W = [[  8.99411112  69.99680342]
 [  8.60837769  77.61389637]
 [  0.          76.51990801]
 [ 91.45289359  33.27808448]
 [ 78.98961077  40.74758491]
 [ 29.81289594  64.6332918 ]
 [ 31.26695766  61.36509863]
 [ 89.45646221  29.38187546]
 [113.30233658  19.25822191]
 [ 70.59605747  40.061465  ]]

H = [[0.33001953 0.30930524 0.24844045 ... 0.2449774  0.18905016 0.18328004]
 [0.59940083 0.65791425 0.67107203 ... 0.72638249

We remark that the alternate minimizations method gives a better minimum than the projection gradient method, but it is longer in terms of complexity (6.8s vs 0.6s).
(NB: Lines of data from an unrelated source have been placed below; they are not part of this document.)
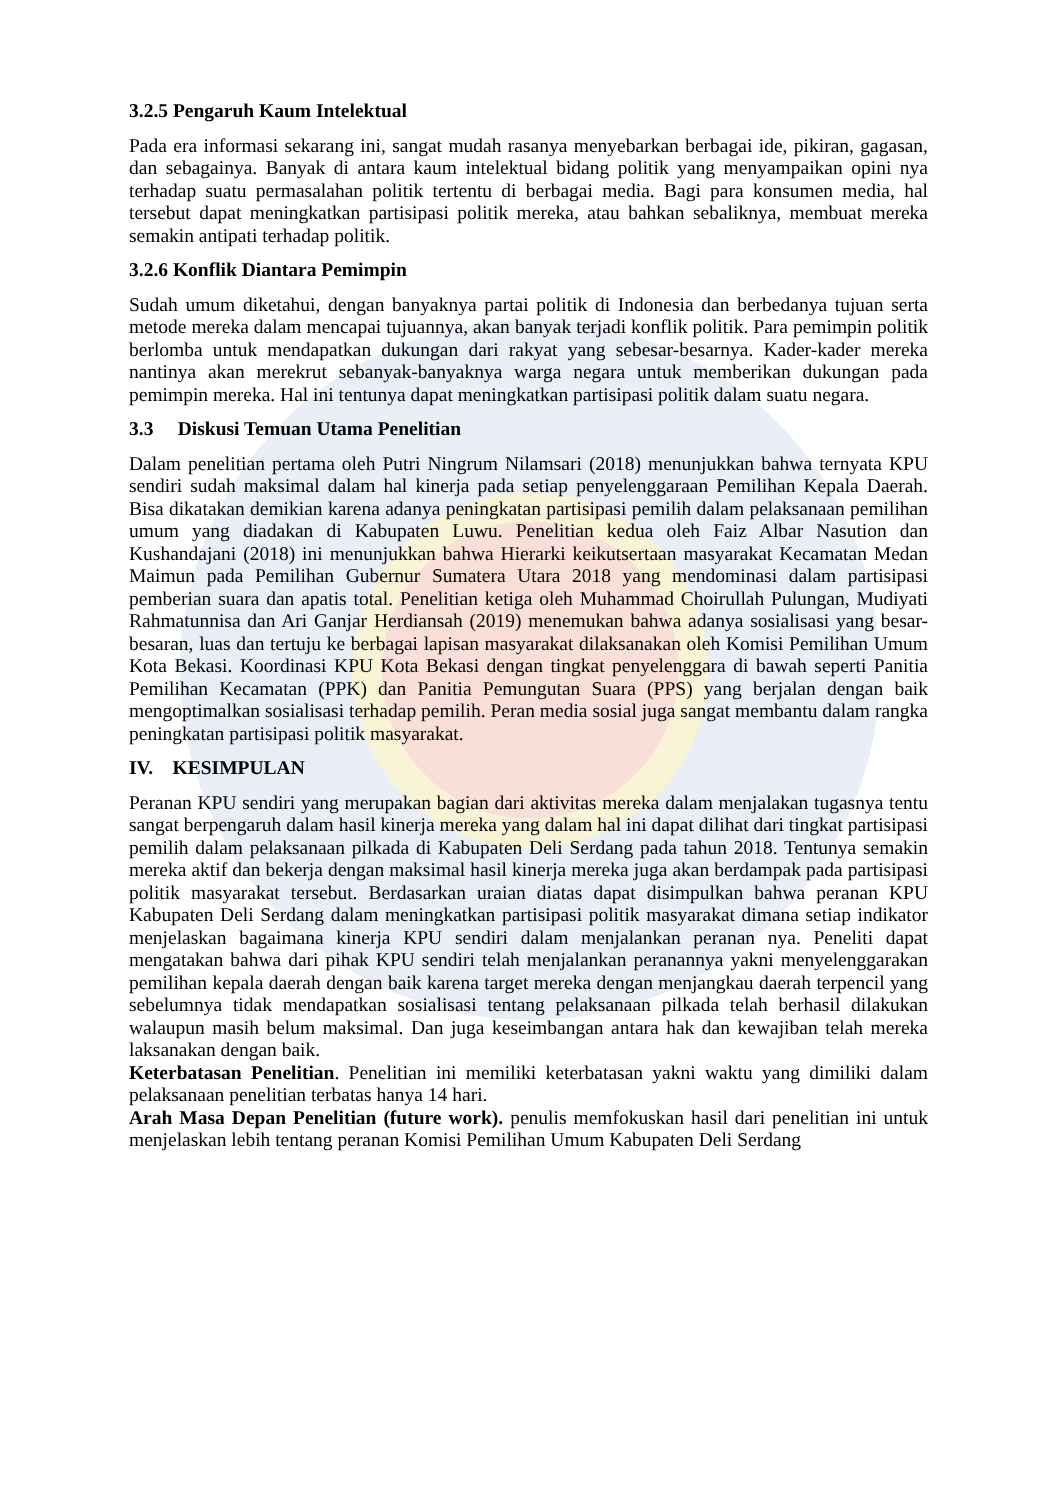3.2.5 Pengaruh Kaum Intelektual
Pada era informasi sekarang ini, sangat mudah rasanya menyebarkan berbagai ide, pikiran, gagasan, dan sebagainya. Banyak di antara kaum intelektual bidang politik yang menyampaikan opini nya terhadap suatu permasalahan politik tertentu di berbagai media. Bagi para konsumen media, hal tersebut dapat meningkatkan partisipasi politik mereka, atau bahkan sebaliknya, membuat mereka semakin antipati terhadap politik.
3.2.6 Konflik Diantara Pemimpin
Sudah umum diketahui, dengan banyaknya partai politik di Indonesia dan berbedanya tujuan serta metode mereka dalam mencapai tujuannya, akan banyak terjadi konflik politik. Para pemimpin politik berlomba untuk mendapatkan dukungan dari rakyat yang sebesar-besarnya. Kader-kader mereka nantinya akan merekrut sebanyak-banyaknya warga negara untuk memberikan dukungan pada pemimpin mereka. Hal ini tentunya dapat meningkatkan partisipasi politik dalam suatu negara.
3.3 Diskusi Temuan Utama Penelitian
Dalam penelitian pertama oleh Putri Ningrum Nilamsari (2018) menunjukkan bahwa ternyata KPU sendiri sudah maksimal dalam hal kinerja pada setiap penyelenggaraan Pemilihan Kepala Daerah. Bisa dikatakan demikian karena adanya peningkatan partisipasi pemilih dalam pelaksanaan pemilihan umum yang diadakan di Kabupaten Luwu. Penelitian kedua oleh Faiz Albar Nasution dan Kushandajani (2018) ini menunjukkan bahwa Hierarki keikutsertaan masyarakat Kecamatan Medan Maimun pada Pemilihan Gubernur Sumatera Utara 2018 yang mendominasi dalam partisipasi pemberian suara dan apatis total. Penelitian ketiga oleh Muhammad Choirullah Pulungan, Mudiyati Rahmatunnisa dan Ari Ganjar Herdiansah (2019) menemukan bahwa adanya sosialisasi yang besar-besaran, luas dan tertuju ke berbagai lapisan masyarakat dilaksanakan oleh Komisi Pemilihan Umum Kota Bekasi. Koordinasi KPU Kota Bekasi dengan tingkat penyelenggara di bawah seperti Panitia Pemilihan Kecamatan (PPK) dan Panitia Pemungutan Suara (PPS) yang berjalan dengan baik mengoptimalkan sosialisasi terhadap pemilih. Peran media sosial juga sangat membantu dalam rangka peningkatan partisipasi politik masyarakat.
IV. KESIMPULAN
Peranan KPU sendiri yang merupakan bagian dari aktivitas mereka dalam menjalakan tugasnya tentu sangat berpengaruh dalam hasil kinerja mereka yang dalam hal ini dapat dilihat dari tingkat partisipasi pemilih dalam pelaksanaan pilkada di Kabupaten Deli Serdang pada tahun 2018. Tentunya semakin mereka aktif dan bekerja dengan maksimal hasil kinerja mereka juga akan berdampak pada partisipasi politik masyarakat tersebut. Berdasarkan uraian diatas dapat disimpulkan bahwa peranan KPU Kabupaten Deli Serdang dalam meningkatkan partisipasi politik masyarakat dimana setiap indikator menjelaskan bagaimana kinerja KPU sendiri dalam menjalankan peranan nya. Peneliti dapat mengatakan bahwa dari pihak KPU sendiri telah menjalankan peranannya yakni menyelenggarakan pemilihan kepala daerah dengan baik karena target mereka dengan menjangkau daerah terpencil yang sebelumnya tidak mendapatkan sosialisasi tentang pelaksanaan pilkada telah berhasil dilakukan walaupun masih belum maksimal. Dan juga keseimbangan antara hak dan kewajiban telah mereka laksanakan dengan baik.
Keterbatasan Penelitian. Penelitian ini memiliki keterbatasan yakni waktu yang dimiliki dalam pelaksanaan penelitian terbatas hanya 14 hari.
Arah Masa Depan Penelitian (future work). penulis memfokuskan hasil dari penelitian ini untuk menjelaskan lebih tentang peranan Komisi Pemilihan Umum Kabupaten Deli Serdang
Besides, it shows that the solution obtained with the alternate minimizations method is more precise than the other one.

<h3> Question 5.5 </h3>

What stopping criterion could be used for the algorithms instead of just the number of iterations?

Instead of using a number of iterations, we could stop iterating when the norm of the difference between two successive values is less than a threshold that is fixed by the user (e.g. $\epsilon = 10^{-6}$).